I dunno. I'm not even sure where I'm going with this. Just thinking aloud. As always, thanks for listening, and feel free to leave your thoughts below!

Comments

  1. I won't run such a game. I'll play in one, though it isn't my preferred style of playing, but I will not run one. Fortunately, it's never been an issue for me.

    ReplyDelete
  2. Well, this depends on the kinds of games you play, but I tend to enforce this by showing how the world reacts to the characters. Mothers cry in the streets and seek out authorities to get revenge for their loved ones. If townspeople witness PCs kill someone they view as an innocent, their reaction may range from fleeing in terror, to seeking redress, to grumbling in protest, to forming a lynch mob depending on how they view the risk of taking on the PCs. I think that that's as far as I would go in terms of enforcing any type of moral behavior unless the PCs are agents of some sort of supernatural force (i.e. clerics, warlocks, etc.).

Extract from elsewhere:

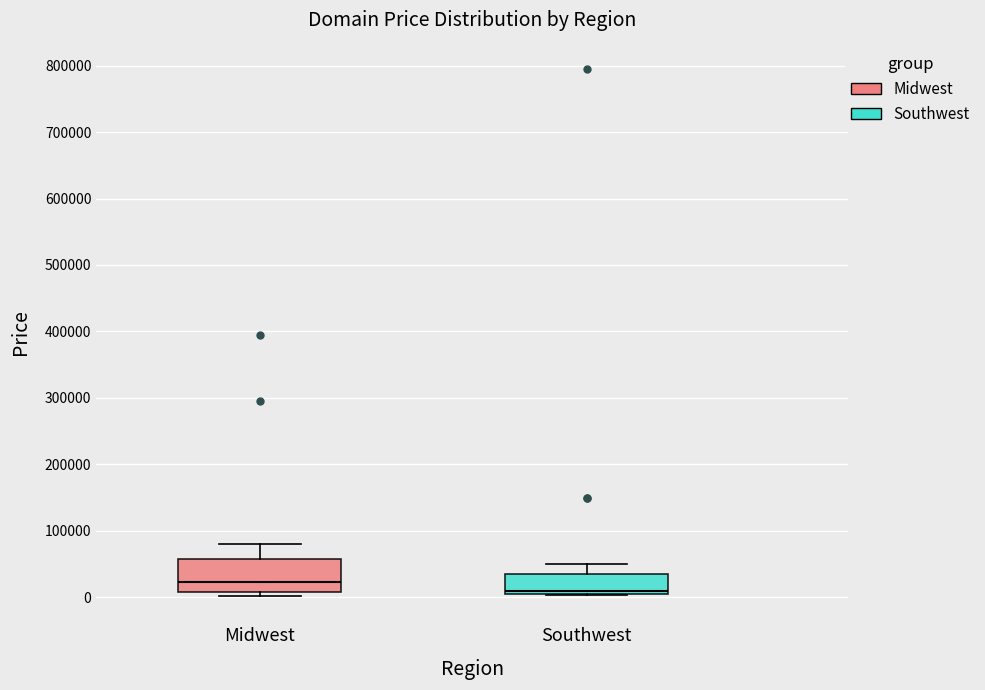

Where is the upper edge of the box for Southwest on the y-axis? The values are not printed on the chart, so give them approximately, as read against the axis.

30000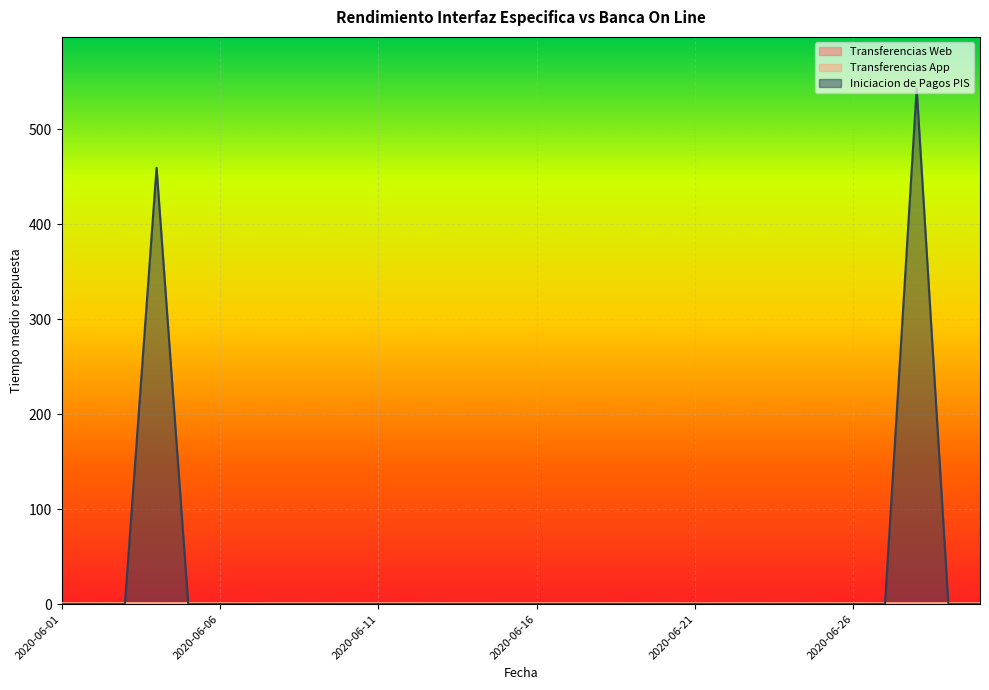

Rank the series by their maximum value, from lowest to highest.

Transferencias Web, Transferencias App, Iniciacion de Pagos PIS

    The more differing viewpoints on moral decisions that you can bring in, the more players will weigh their actions. One thing to consider is how much your players want that type of decision. Some people don't want hyperrealistic moral decisionmaking when playing escapist fantasy, but for those that do then feel free to chuck helpless baby monsters and have every bandit be a father of three.

    ReplyDelete
  3. Most players have to be invested in the survival and cooperation of non-monster NPCs to give even the most remote of darns. That means less foils and more friends and the foils have to be friends of their friends.